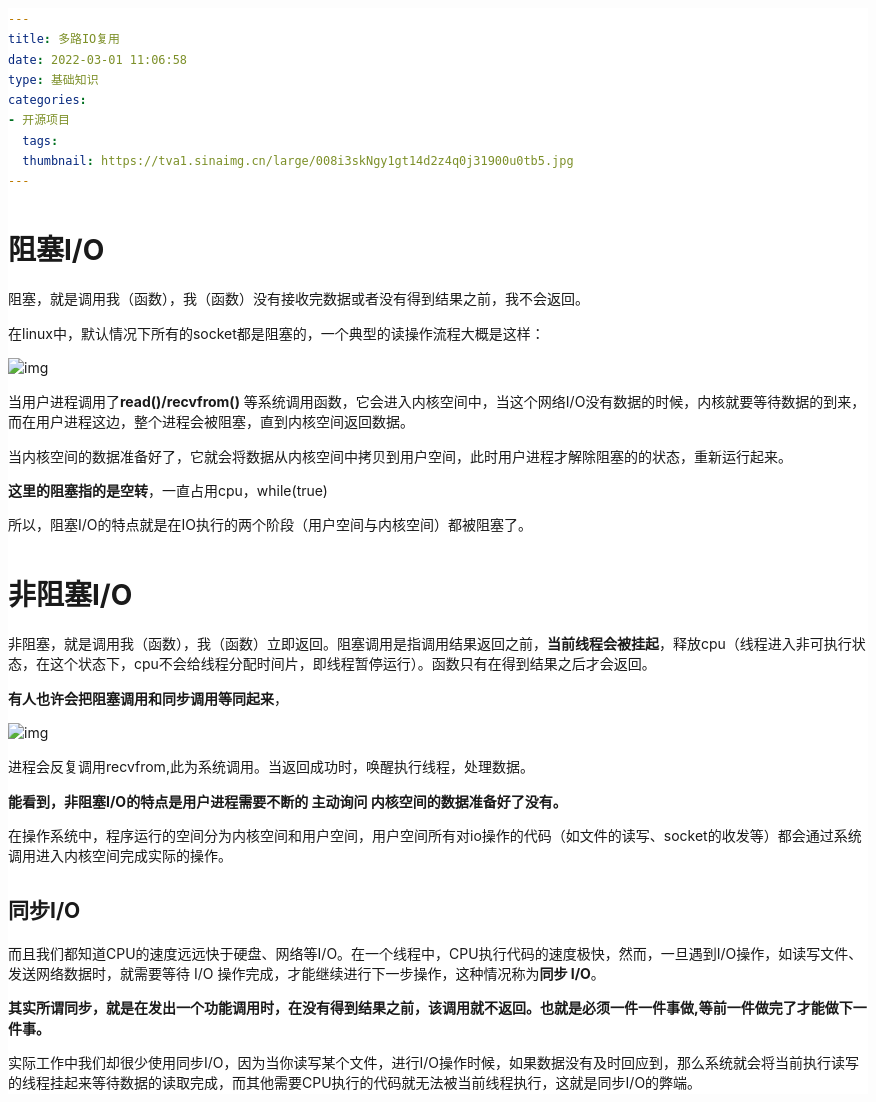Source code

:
 ```yaml
---
title: 多路IO复用
date: 2022-03-01 11:06:58
type: 基础知识
categories:
- 开源项目
  tags:
  thumbnail: https://tva1.sinaimg.cn/large/008i3skNgy1gt14d2z4q0j31900u0tb5.jpg
---
```

# 阻塞I/O

阻塞，就是调用我（函数），我（函数）没有接收完数据或者没有得到结果之前，我不会返回。

在linux中，默认情况下所有的socket都是阻塞的，一个典型的读操作流程大概是这样：

![img](https://pics6.baidu.com/feed/6159252dd42a283467eca28dec9161ed14cebf9e.jpeg?token=b2a72b2fc54ef69803195f323f2c08ae)



当用户进程调用了**read()/recvfrom()** 等系统调用函数，它会进入内核空间中，当这个网络I/O没有数据的时候，内核就要等待数据的到来，而在用户进程这边，整个进程会被阻塞，直到内核空间返回数据。

当内核空间的数据准备好了，它就会将数据从内核空间中拷贝到用户空间，此时用户进程才解除阻塞的的状态，重新运行起来。

**这里的阻塞指的是空转**，一直占用cpu，while(true)

所以，阻塞I/O的特点就是在IO执行的两个阶段（用户空间与内核空间）都被阻塞了。

# 非阻塞I/O

非阻塞，就是调用我（函数），我（函数）立即返回。阻塞调用是指调用结果返回之前，**当前线程会被挂起**，释放cpu（线程进入非可执行状态，在这个状态下，cpu不会给线程分配时间片，即线程暂停运行）。函数只有在得到结果之后才会返回。

**有人也许会把阻塞调用和同步调用等同起来**，

![img](https://pics1.baidu.com/feed/18d8bc3eb13533fa8568e10c11f7551840345be5.jpeg?token=5d94d2a825d48c613a7f569baa5cf678)

进程会反复调用recvfrom,此为系统调用。当返回成功时，唤醒执行线程，处理数据。

**能看到，非阻塞I/O的特点是用户进程需要不断的 主动询问 内核空间的数据准备好了没有。**

在操作系统中，程序运行的空间分为内核空间和用户空间，用户空间所有对io操作的代码（如文件的读写、socket的收发等）都会通过系统调用进入内核空间完成实际的操作。

## 同步I/O

而且我们都知道CPU的速度远远快于硬盘、网络等I/O。在一个线程中，CPU执行代码的速度极快，然而，一旦遇到I/O操作，如读写文件、发送网络数据时，就需要等待 I/O 操作完成，才能继续进行下一步操作，这种情况称为**同步 I/O**。

**其实所谓同步，就是在发出一个功能调用时，在没有得到结果之前，该调用就不返回。也就是必须一件一件事做,等前一件做完了才能做下一件事。**

实际工作中我们却很少使用同步I/O，因为当你读写某个文件，进行I/O操作时候，如果数据没有及时回应到，那么系统就会将当前执行读写的线程挂起来等待数据的读取完成，而其他需要CPU执行的代码就无法被当前线程执行，这就是同步I/O的弊端。
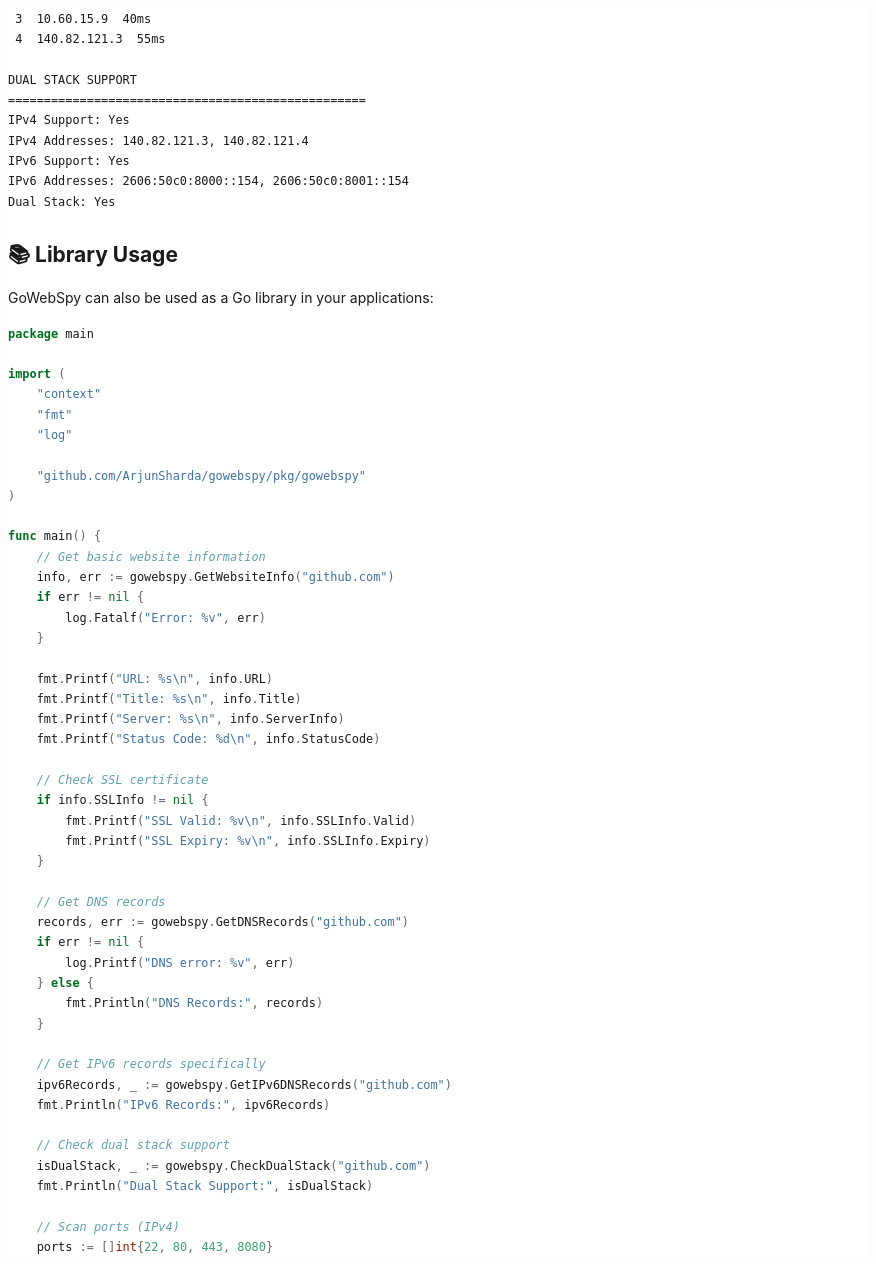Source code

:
 ```
 3  10.60.15.9  40ms
 4  140.82.121.3  55ms

DUAL STACK SUPPORT
==================================================
IPv4 Support: Yes
IPv4 Addresses: 140.82.121.3, 140.82.121.4
IPv6 Support: Yes
IPv6 Addresses: 2606:50c0:8000::154, 2606:50c0:8001::154
Dual Stack: Yes
```

## 📚 Library Usage

GoWebSpy can also be used as a Go library in your applications:

```go
package main

import (
	"context"
	"fmt"
	"log"

	"github.com/ArjunSharda/gowebspy/pkg/gowebspy"
)

func main() {
	// Get basic website information
	info, err := gowebspy.GetWebsiteInfo("github.com")
	if err != nil {
		log.Fatalf("Error: %v", err)
	}

	fmt.Printf("URL: %s\n", info.URL)
	fmt.Printf("Title: %s\n", info.Title)
	fmt.Printf("Server: %s\n", info.ServerInfo)
	fmt.Printf("Status Code: %d\n", info.StatusCode)
	
	// Check SSL certificate
	if info.SSLInfo != nil {
		fmt.Printf("SSL Valid: %v\n", info.SSLInfo.Valid)
		fmt.Printf("SSL Expiry: %v\n", info.SSLInfo.Expiry)
	}
	
	// Get DNS records
	records, err := gowebspy.GetDNSRecords("github.com")
	if err != nil {
		log.Printf("DNS error: %v", err)
	} else {
		fmt.Println("DNS Records:", records)
	}
	
	// Get IPv6 records specifically
	ipv6Records, _ := gowebspy.GetIPv6DNSRecords("github.com")
	fmt.Println("IPv6 Records:", ipv6Records)
	
	// Check dual stack support
	isDualStack, _ := gowebspy.CheckDualStack("github.com")
	fmt.Println("Dual Stack Support:", isDualStack)
	
	// Scan ports (IPv4)
	ports := []int{22, 80, 443, 8080}
```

# # # #

*What is being asked*
Reply with the number of lines in the material above that contain "baidu", and nothing more.

*Written response*
2